Chapter11
Chapter 11: The Neo4j Backend\index{Neo4j backend}¶
Neo4j is a property graph database, not an RDF store. The distinction matters for the implementation, though not for the BFS-QL interface. Where RDF graphs represent everything as triples of URIs and literals, property graphs attach key-value pairs directly to nodes and relationships. A node in Neo4j has a label (or multiple labels) and a set of properties. A relationship has a type and a set of properties. There are no blank nodes; everything is either a node or a named relationship.

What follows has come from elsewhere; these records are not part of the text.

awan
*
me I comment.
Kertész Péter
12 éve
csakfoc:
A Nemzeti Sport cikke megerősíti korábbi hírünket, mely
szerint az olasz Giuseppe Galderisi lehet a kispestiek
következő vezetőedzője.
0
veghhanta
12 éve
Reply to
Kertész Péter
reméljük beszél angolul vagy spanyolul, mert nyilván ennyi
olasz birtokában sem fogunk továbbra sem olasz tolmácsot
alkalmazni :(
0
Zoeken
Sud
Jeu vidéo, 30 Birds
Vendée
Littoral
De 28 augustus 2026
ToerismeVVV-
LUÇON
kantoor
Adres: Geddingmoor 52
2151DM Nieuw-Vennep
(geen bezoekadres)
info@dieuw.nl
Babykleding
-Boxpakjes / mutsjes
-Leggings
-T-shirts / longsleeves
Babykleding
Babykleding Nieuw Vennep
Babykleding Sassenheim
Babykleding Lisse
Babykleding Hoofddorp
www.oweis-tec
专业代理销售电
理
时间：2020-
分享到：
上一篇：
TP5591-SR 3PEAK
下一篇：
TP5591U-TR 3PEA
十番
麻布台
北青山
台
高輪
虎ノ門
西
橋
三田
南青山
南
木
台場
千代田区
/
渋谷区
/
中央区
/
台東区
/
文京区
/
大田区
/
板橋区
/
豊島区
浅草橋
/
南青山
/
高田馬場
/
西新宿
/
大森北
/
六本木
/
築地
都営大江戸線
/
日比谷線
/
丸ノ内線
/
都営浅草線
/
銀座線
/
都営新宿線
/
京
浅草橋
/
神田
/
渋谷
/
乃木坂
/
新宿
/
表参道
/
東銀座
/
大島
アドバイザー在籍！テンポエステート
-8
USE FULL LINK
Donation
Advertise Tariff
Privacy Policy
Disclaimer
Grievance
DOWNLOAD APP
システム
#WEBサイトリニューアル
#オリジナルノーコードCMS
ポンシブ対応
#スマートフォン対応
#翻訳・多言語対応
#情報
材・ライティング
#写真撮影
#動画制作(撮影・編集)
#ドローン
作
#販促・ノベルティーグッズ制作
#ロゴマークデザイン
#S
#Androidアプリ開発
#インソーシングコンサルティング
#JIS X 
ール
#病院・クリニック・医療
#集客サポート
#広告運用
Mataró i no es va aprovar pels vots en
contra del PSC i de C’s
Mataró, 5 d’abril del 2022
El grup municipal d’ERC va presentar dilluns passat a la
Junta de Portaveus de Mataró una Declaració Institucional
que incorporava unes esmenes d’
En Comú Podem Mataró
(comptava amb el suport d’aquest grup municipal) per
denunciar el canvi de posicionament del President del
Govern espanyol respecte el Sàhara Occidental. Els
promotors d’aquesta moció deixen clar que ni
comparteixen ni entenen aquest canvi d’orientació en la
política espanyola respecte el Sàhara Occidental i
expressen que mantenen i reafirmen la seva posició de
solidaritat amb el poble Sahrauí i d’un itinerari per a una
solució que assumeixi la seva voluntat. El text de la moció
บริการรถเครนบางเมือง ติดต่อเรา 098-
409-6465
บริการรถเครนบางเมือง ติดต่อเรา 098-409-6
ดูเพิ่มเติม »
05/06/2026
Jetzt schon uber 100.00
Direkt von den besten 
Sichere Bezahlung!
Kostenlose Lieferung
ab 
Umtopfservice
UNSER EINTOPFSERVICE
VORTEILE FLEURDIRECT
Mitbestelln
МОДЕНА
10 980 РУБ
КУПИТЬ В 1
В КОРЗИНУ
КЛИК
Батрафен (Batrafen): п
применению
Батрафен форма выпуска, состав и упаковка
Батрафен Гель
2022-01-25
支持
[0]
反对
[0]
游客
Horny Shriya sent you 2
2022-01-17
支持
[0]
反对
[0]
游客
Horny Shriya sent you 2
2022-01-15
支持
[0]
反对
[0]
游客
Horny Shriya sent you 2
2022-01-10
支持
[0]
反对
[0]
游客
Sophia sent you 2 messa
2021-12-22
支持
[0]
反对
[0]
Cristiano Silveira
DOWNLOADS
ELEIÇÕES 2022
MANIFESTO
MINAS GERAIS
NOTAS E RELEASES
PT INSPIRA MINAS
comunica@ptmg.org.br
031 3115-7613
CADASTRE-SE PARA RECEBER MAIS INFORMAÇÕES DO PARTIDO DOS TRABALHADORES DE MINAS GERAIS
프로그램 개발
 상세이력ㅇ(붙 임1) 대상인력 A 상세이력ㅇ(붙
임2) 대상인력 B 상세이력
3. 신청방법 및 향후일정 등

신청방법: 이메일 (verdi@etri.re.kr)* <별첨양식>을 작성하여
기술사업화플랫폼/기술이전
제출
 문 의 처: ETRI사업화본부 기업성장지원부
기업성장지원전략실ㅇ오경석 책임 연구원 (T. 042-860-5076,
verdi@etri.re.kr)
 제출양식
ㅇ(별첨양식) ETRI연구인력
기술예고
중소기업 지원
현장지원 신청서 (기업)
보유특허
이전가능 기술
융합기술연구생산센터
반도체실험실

For BFS-QL, the mapping from the property graph model to the
GraphDbInterface is direct:
- Node labels →
entity_type - Relationship types → predicates
- Node identity (Neo4j's internal ID or a canonical ID property) → entity ID
- Node properties →
metadata_for_node - Relationship properties →
metadata_for_edge
The implementation requires one configuration decision: which node property
holds the canonical ID. In a kgraph-derived Neo4j graph, this would be
entity_id. In a general Neo4j graph, it might be id, uri, name,
or something domain-specific. The backend is initialized with the canonical
ID property name.
Cypher Traversal¶
edges_from and edges_to are natural Cypher traversals:
-- edges_from(entity_id)
MATCH (n {entity_id: $id})-[r]->(m)
RETURN n.entity_id AS subject,
type(r) AS predicate,
m.entity_id AS object
-- edges_to(entity_id)
MATCH (n)-[r]->(m {entity_id: $id})
RETURN n.entity_id AS subject,
type(r) AS predicate,
m.entity_id AS object
type(r) returns the relationship type as a string, which becomes the
predicate. Neo4j relationship types are uppercase by convention (TREATS,
INHIBITS, ASSOCIATED_WITH); BFS-QL predicates are lowercase by
convention. The backend normalizes to lowercase at query time.
Full-Text Search¶
search_entities in Neo4j requires a full-text index. Unlike Postgres
(which can fall back to ILIKE) or a SPARQL endpoint (which can use
CONTAINS on labels), Neo4j has no built-in substring search on node
properties. A full-text index must be created at graph construction time:
With the index in place, search_entities becomes:
CALL db.index.fulltext.queryNodes("entity_names", $query)
YIELD node, score
RETURN node.entity_id AS id, labels(node)[0] AS entity_type
ORDER BY score DESC
LIMIT 10
The index requirement is a constraint on graph construction, not on
BFS-QL. A Neo4j graph served through BFS-QL must have the index; graphs
without it cannot support search_entities. The backend checks for index
existence at initialization and raises a clear error if it is missing,
rather than failing silently at query time.
entity_types and predicates¶
-- entity_types()
CALL db.labels() YIELD label RETURN label ORDER BY label
-- predicates()
CALL db.relationshipTypes() YIELD relationshipType
RETURN relationshipType ORDER BY relationshipType
Neo4j's db.labels() and db.relationshipTypes() procedures return the
complete label and relationship type vocabularies without scanning the
graph. They are fast, stable, and the natural implementation of
entity_types and predicates. No SELECT DISTINCT required.